Everything from the line containing "抗率滤除谐波固定，而且有放大其他谐波的作" through the last line of the material must be restated word for word, and only that.
── Available data ──
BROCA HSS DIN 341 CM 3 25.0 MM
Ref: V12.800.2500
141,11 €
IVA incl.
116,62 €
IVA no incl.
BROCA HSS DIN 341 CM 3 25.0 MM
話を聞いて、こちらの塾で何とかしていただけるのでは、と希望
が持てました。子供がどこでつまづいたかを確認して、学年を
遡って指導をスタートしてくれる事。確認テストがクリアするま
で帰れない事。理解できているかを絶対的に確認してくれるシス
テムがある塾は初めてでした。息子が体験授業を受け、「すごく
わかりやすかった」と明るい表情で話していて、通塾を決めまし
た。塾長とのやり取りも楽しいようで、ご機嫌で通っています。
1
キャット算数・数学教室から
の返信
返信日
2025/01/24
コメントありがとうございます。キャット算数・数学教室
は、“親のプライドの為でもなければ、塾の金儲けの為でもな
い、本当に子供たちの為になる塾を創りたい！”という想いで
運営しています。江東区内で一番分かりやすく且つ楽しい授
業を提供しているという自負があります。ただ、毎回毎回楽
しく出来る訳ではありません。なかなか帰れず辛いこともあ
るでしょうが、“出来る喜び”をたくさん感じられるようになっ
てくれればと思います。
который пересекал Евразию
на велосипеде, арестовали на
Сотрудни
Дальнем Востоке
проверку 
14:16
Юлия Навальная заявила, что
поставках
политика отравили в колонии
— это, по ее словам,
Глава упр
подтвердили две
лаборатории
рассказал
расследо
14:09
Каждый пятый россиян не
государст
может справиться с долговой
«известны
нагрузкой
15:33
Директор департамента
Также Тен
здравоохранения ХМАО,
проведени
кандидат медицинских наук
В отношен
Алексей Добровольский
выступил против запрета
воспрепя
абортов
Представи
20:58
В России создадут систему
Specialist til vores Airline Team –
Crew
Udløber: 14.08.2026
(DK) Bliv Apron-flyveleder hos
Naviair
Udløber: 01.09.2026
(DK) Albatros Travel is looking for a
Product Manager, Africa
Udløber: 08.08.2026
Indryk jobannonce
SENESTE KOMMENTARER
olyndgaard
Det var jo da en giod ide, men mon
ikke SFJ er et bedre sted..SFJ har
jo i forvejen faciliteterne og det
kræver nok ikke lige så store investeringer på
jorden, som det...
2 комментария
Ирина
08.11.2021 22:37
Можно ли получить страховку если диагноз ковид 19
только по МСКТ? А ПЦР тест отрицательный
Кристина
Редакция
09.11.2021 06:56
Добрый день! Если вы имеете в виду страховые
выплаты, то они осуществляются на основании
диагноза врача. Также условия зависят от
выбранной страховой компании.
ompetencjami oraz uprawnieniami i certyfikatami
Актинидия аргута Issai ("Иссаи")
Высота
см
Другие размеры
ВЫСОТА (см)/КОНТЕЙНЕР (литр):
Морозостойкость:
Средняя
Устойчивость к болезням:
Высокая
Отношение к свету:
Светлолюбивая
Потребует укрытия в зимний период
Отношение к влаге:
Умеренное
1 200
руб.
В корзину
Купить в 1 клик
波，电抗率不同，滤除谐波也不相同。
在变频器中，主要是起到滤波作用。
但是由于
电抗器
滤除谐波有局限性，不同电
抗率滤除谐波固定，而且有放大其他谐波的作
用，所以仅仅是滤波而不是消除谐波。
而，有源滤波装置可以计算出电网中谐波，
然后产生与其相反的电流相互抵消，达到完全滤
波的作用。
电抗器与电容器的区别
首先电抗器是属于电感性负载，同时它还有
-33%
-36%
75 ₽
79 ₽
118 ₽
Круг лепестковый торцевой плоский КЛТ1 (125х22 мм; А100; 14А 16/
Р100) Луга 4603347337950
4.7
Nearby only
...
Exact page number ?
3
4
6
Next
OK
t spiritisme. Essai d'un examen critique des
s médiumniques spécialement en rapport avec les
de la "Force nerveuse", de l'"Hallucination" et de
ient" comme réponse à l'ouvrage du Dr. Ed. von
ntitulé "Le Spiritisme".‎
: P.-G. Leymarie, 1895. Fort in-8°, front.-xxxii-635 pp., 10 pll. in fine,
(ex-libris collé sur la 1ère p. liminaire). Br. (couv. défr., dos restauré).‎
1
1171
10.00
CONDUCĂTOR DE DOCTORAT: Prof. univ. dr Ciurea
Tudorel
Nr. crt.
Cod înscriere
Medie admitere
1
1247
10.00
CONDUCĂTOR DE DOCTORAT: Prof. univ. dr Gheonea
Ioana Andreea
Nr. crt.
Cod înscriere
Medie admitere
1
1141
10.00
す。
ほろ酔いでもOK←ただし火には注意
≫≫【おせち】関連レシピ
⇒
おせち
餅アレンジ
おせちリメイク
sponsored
───
# [Output of the task]
抗率滤除谐波固定，而且有放大其他谐波的作
用，所以仅仅是滤波而不是消除谐波。
而，有源滤波装置可以计算出电网中谐波，
然后产生与其相反的电流相互抵消，达到完全滤
波的作用。
电抗器与电容器的区别
首先电抗器是属于电感性负载，同时它还有
-33%
-36%
75 ₽
79 ₽
118 ₽
Круг лепестковый торцевой плоский КЛТ1 (125х22 мм; А100; 14А 16/
Р100) Луга 4603347337950
4.7
Nearby only
...
Exact page number ?
3
4
6
Next
OK
t spiritisme. Essai d'un examen critique des
s médiumniques spécialement en rapport avec les
de la "Force nerveuse", de l'"Hallucination" et de
ient" comme réponse à l'ouvrage du Dr. Ed. von
ntitulé "Le Spiritisme".‎
: P.-G. Leymarie, 1895. Fort in-8°, front.-xxxii-635 pp., 10 pll. in fine,
(ex-libris collé sur la 1ère p. liminaire). Br. (couv. défr., dos restauré).‎
1
1171
10.00
CONDUCĂTOR DE DOCTORAT: Prof. univ. dr Ciurea
Tudorel
Nr. crt.
Cod înscriere
Medie admitere
1
1247
10.00
CONDUCĂTOR DE DOCTORAT: Prof. univ. dr Gheonea
Ioana Andreea
Nr. crt.
Cod înscriere
Medie admitere
1
1141
10.00
す。
ほろ酔いでもOK←ただし火には注意
≫≫【おせち】関連レシピ
⇒
おせち
餅アレンジ
おせちリメイク
sponsored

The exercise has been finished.